There is no one-size-fits-all answer to these questions. At some of our remote sites, essential field crews are already in place and leaving would expose them to greater risk than staying where they are. So they are collecting data as they are able for those who cannot travel. At other sites, data loggers and autosamplers are working away, but will soon run out of battery power or storage. If one excursion would allow them to keep sampling for another six months, is it worth the risk? The decisions are difficult, especially when it is unclear how long the situation will continue.

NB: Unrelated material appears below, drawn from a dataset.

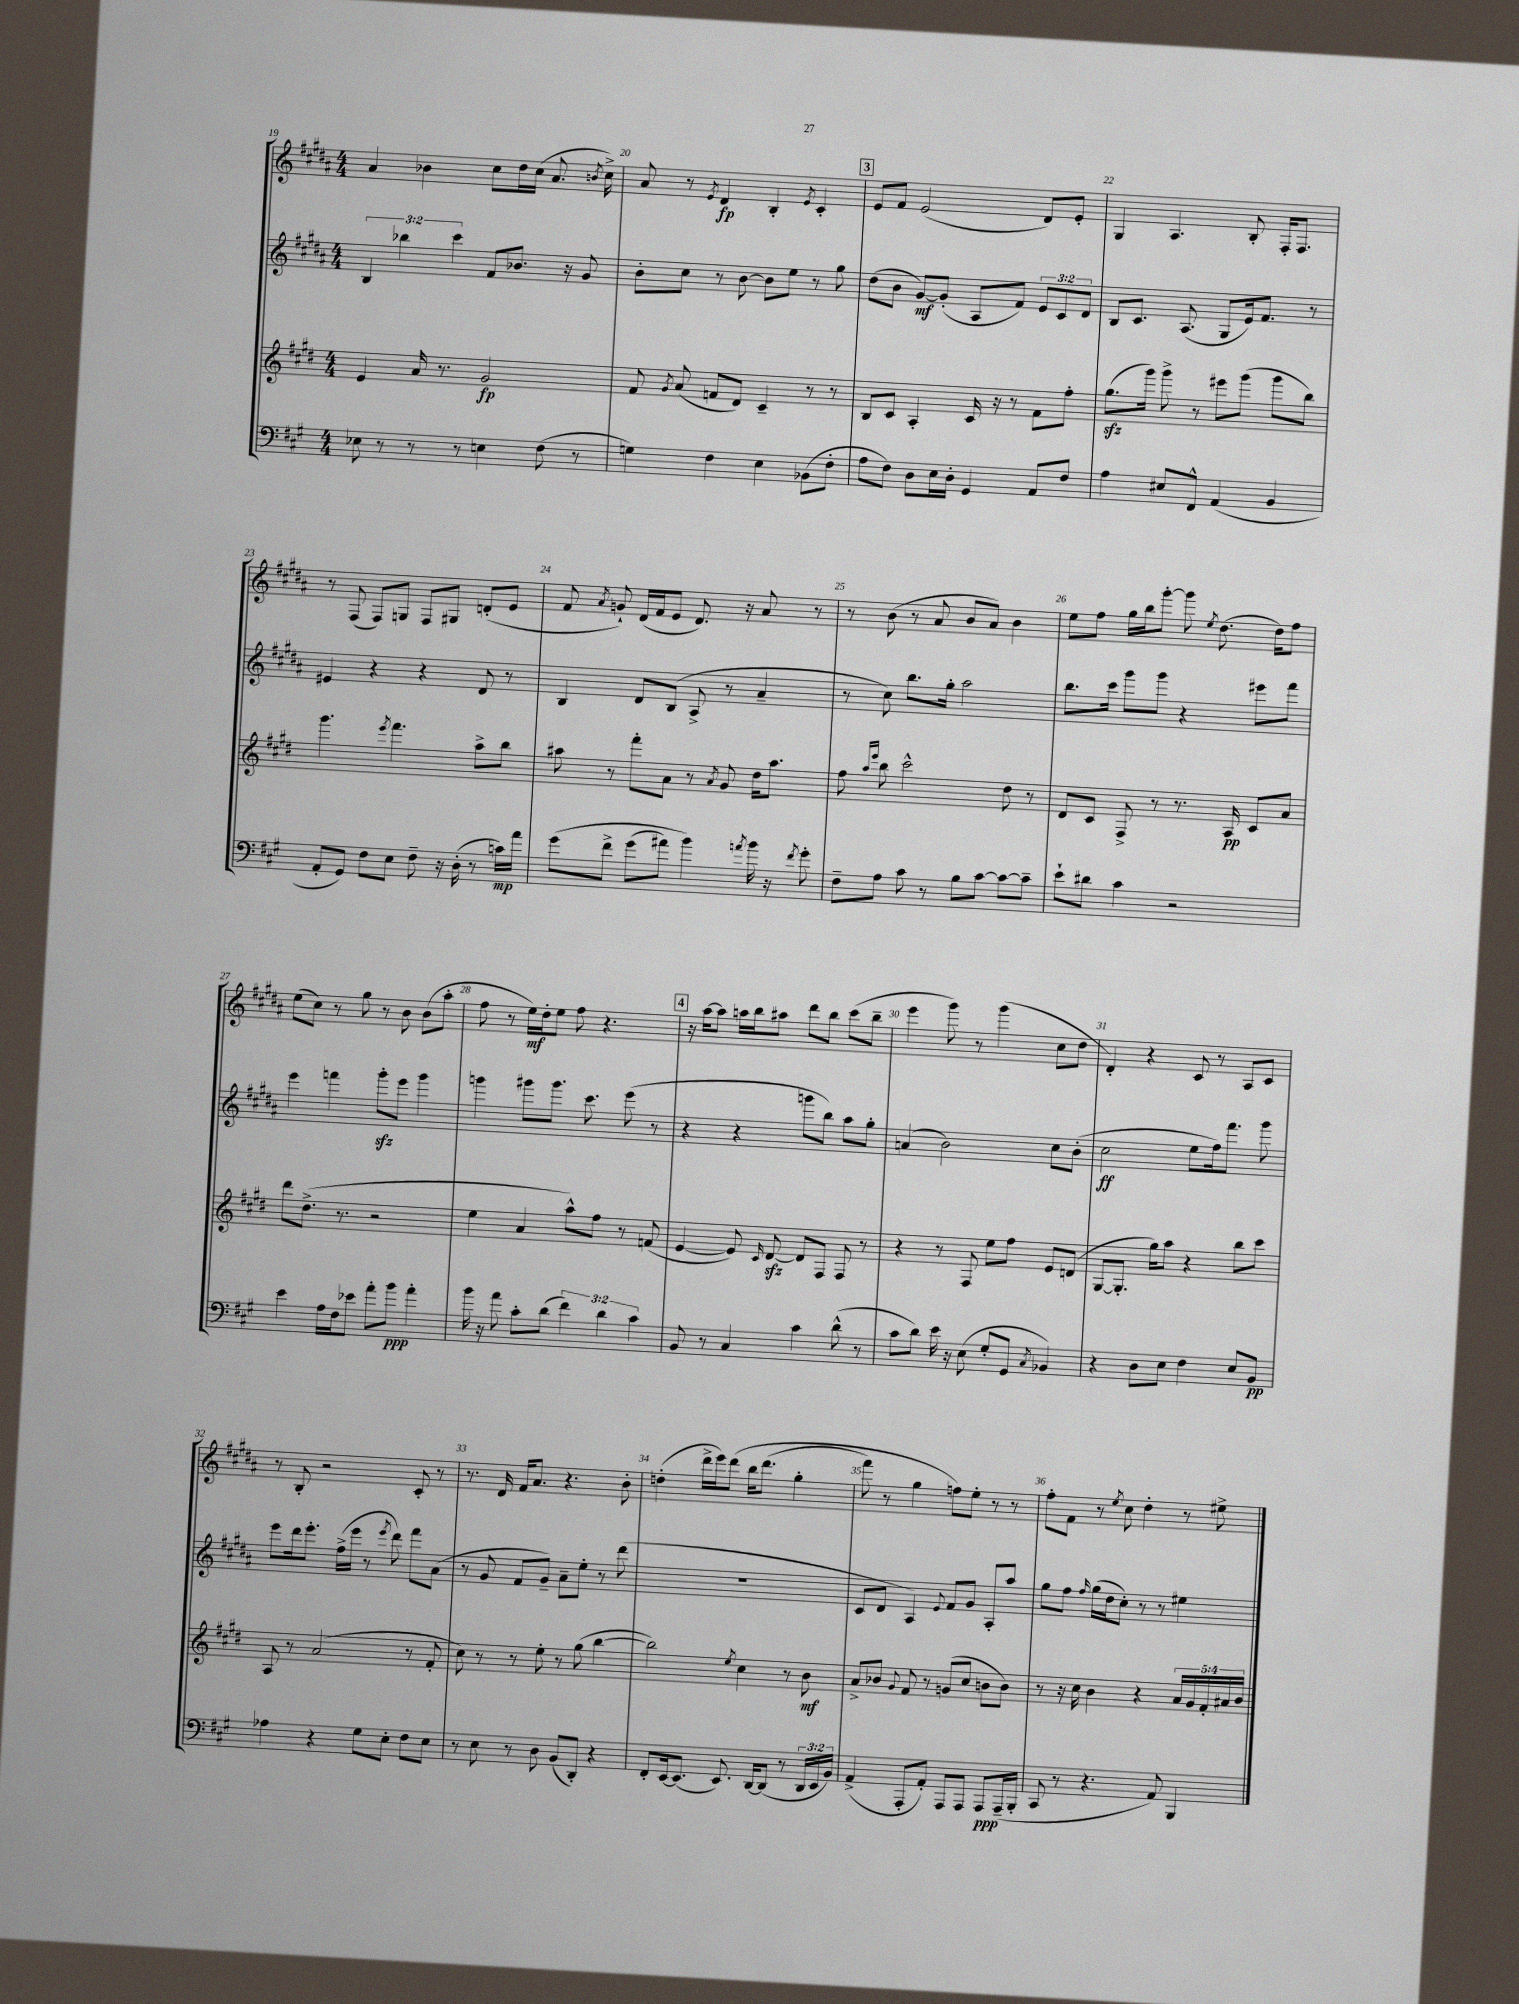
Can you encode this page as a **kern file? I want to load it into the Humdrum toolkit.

Choices we make now will affect the career trajectories of graduate and undergraduate students who are just getting in the field for the first time.

Regardless of how individual sites and scientists resolve these questions, we can all pull together in creating opportunities to access and analyze existing data, mentor students and early-career scientists, and build our collaborative community. When we look back in a few years, I hope we will mark 2020 as a challenge that made us stronger, better, and kinder — even if it does leave a few gaps in our datasets.